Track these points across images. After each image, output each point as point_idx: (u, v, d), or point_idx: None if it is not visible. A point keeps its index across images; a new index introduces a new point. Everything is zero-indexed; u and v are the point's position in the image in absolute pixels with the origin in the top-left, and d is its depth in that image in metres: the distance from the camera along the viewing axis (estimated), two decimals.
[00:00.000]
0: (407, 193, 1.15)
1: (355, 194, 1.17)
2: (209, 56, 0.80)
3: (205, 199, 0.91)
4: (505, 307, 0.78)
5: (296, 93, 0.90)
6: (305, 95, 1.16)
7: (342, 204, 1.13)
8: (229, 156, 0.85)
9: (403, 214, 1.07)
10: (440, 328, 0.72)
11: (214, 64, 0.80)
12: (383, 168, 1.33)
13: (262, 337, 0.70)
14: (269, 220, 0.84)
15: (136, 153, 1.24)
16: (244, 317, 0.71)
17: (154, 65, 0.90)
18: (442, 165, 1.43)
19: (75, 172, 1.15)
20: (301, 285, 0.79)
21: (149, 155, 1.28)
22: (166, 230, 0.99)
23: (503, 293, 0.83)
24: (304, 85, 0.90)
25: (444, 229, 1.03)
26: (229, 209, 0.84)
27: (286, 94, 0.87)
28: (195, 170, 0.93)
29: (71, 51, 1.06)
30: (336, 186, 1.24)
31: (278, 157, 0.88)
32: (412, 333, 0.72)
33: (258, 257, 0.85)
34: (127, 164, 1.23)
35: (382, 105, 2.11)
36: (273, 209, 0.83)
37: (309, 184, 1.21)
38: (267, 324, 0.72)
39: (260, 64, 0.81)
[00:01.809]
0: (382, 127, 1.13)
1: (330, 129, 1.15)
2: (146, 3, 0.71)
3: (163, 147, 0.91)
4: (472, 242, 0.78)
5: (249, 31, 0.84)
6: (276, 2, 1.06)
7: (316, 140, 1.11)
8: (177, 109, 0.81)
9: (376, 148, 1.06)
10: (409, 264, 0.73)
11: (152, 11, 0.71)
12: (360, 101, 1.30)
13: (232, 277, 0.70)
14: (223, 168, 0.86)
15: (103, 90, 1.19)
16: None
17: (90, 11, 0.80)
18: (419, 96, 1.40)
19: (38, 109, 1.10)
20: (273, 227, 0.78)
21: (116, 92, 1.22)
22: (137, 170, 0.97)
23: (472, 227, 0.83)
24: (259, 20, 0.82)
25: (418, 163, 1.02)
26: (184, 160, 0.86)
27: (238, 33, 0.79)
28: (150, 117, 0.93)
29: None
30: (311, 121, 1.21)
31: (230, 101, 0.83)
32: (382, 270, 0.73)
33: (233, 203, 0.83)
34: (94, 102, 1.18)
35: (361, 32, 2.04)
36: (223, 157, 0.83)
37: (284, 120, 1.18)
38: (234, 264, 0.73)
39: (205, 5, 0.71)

**WORK INSTRUCTIONS:**
From the listing above, output exactly the run of lines that starts with the line containing "6: (305, 95, 1.16)" and ends with the line containing "39: (260, 64, 0.81)".

**REPLY TO THE EXERCISE:**
6: (305, 95, 1.16)
7: (342, 204, 1.13)
8: (229, 156, 0.85)
9: (403, 214, 1.07)
10: (440, 328, 0.72)
11: (214, 64, 0.80)
12: (383, 168, 1.33)
13: (262, 337, 0.70)
14: (269, 220, 0.84)
15: (136, 153, 1.24)
16: (244, 317, 0.71)
17: (154, 65, 0.90)
18: (442, 165, 1.43)
19: (75, 172, 1.15)
20: (301, 285, 0.79)
21: (149, 155, 1.28)
22: (166, 230, 0.99)
23: (503, 293, 0.83)
24: (304, 85, 0.90)
25: (444, 229, 1.03)
26: (229, 209, 0.84)
27: (286, 94, 0.87)
28: (195, 170, 0.93)
29: (71, 51, 1.06)
30: (336, 186, 1.24)
31: (278, 157, 0.88)
32: (412, 333, 0.72)
33: (258, 257, 0.85)
34: (127, 164, 1.23)
35: (382, 105, 2.11)
36: (273, 209, 0.83)
37: (309, 184, 1.21)
38: (267, 324, 0.72)
39: (260, 64, 0.81)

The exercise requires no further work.